__PROBLEM__
Would you please copy only the lines from the line that contains "после зарядки редко когда показывают такие же" to the end of the data below, exactly, leaving every picture out?

__DATASET RECORDS__
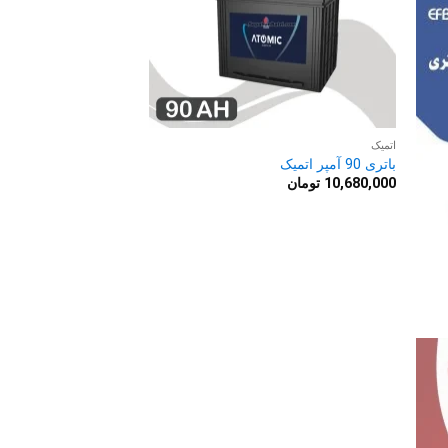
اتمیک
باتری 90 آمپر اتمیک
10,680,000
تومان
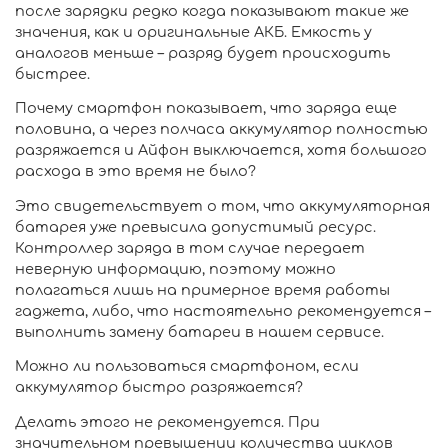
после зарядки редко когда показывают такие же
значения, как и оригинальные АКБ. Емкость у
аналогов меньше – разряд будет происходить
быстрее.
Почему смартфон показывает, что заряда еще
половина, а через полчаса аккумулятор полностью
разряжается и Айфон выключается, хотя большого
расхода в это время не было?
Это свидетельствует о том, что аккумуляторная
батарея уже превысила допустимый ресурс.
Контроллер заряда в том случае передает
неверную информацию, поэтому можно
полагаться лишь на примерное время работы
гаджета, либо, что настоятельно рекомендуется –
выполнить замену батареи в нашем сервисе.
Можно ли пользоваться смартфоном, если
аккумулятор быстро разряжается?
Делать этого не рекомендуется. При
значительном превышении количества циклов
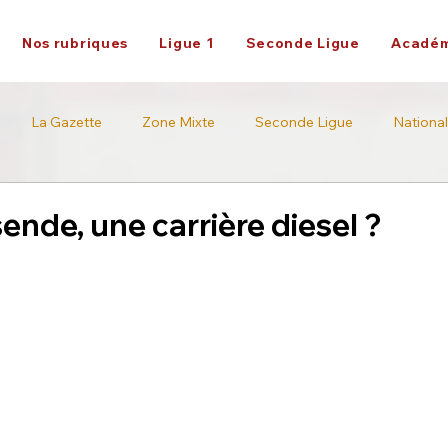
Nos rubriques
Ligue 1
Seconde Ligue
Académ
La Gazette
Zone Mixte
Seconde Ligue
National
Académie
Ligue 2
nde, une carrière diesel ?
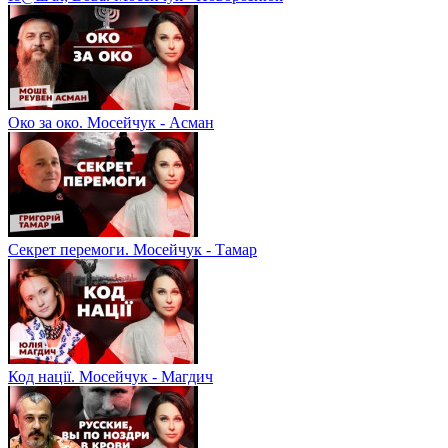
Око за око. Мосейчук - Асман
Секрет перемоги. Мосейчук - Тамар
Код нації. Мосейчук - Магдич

__REPLY__
после зарядки редко когда показывают такие же
значения, как и оригинальные АКБ. Емкость у
аналогов меньше – разряд будет происходить
быстрее.
Почему смартфон показывает, что заряда еще
половина, а через полчаса аккумулятор полностью
разряжается и Айфон выключается, хотя большого
расхода в это время не было?
Это свидетельствует о том, что аккумуляторная
батарея уже превысила допустимый ресурс.
Контроллер заряда в том случае передает
неверную информацию, поэтому можно
полагаться лишь на примерное время работы
гаджета, либо, что настоятельно рекомендуется –
выполнить замену батареи в нашем сервисе.
Можно ли пользоваться смартфоном, если
аккумулятор быстро разряжается?
Делать этого не рекомендуется. При
значительном превышении количества циклов
Nos rubriques
Ligue 1
Seconde Ligue
Académ
La Gazette
Zone Mixte
Seconde Ligue
National
Académie
Ligue 2
nde, une carrière diesel ?
Око за око. Мосейчук - Асман
Секрет перемоги. Мосейчук - Тамар
Код нації. Мосейчук - Магдич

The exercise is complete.